Розалия Антоновна не любит солнце. Если посмотреть на солнце, мир съеживается, чернеет от краев к середине, глазные яблоки засыхают и разламываются от тупой боли, и ты прикрываешь их вялые жопки горячей ладонью, втягивая перегретый воздух потрескавшимися губами. Солнце пахнет сухим жаром, обожженной красной кожей, обугленной черной плотью, раскаленным белым песком, растрескавшейся серой землей, мертвым рыжим деревом, вылинявшим бледным лотосом, когда-то прекрасным. Розалия Антоновна любит дождь.
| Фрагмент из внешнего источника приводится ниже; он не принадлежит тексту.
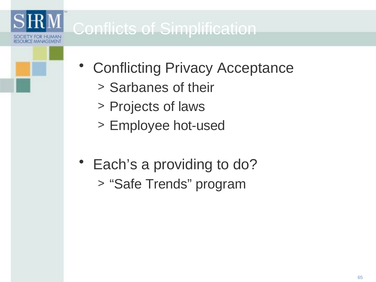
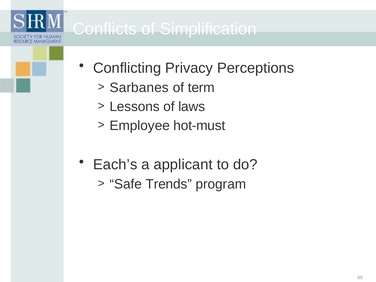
Acceptance: Acceptance -> Perceptions
their: their -> term
Projects: Projects -> Lessons
hot-used: hot-used -> hot-must
providing: providing -> applicant
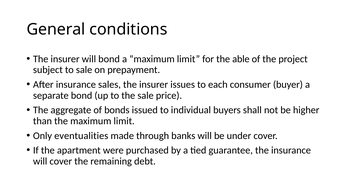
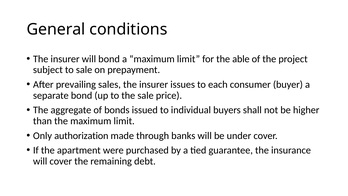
After insurance: insurance -> prevailing
eventualities: eventualities -> authorization
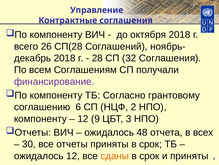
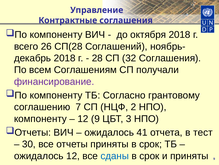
6: 6 -> 7
48: 48 -> 41
всех: всех -> тест
сданы colour: orange -> blue
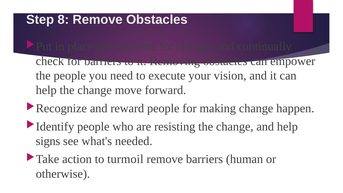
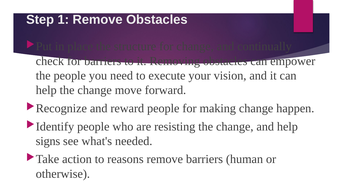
8: 8 -> 1
turmoil: turmoil -> reasons
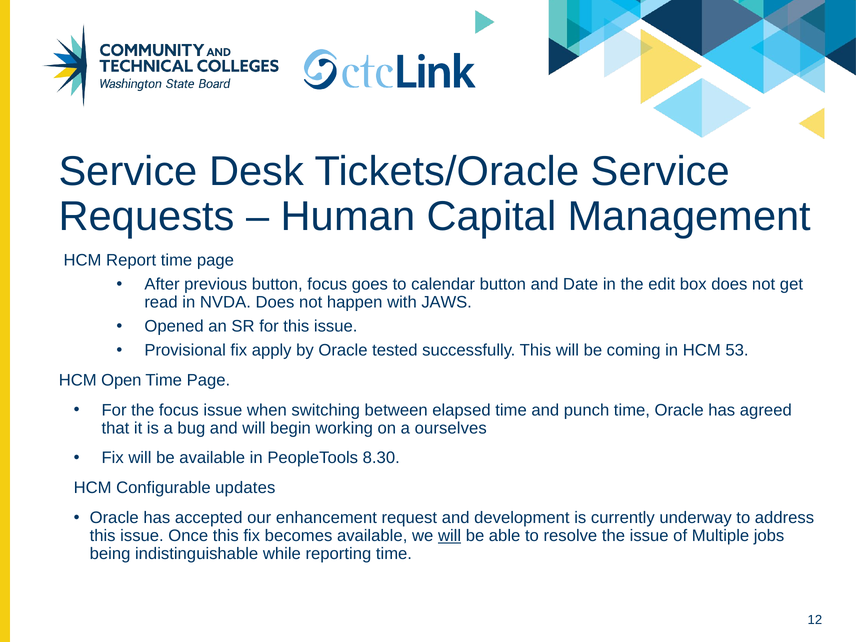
Розалия Антоновна надевает старые туфли, выходит на улицу, идет по лужам, специально идет по лужам, принимает дождь на себя, впитывает воду, вода хлюпает в ее пятках, вода хлюпает в ее сердце, как будто душа. Мокрыми и чистыми становятся мощенные камнем дорожки в Саду, мокрыми и чистыми становятся листья, скамейки, трамвайные остановки и сами трамваи, чугунные диски колодцев, пустые скворечники и полевые мыши, пойманные врасплох. Розалия Антоновна любит дождь. Мокрыми становятся ее волосы, мокрыми становятся ее прошлое, полное тайн, ее скромное настоящее и вероятное будущее.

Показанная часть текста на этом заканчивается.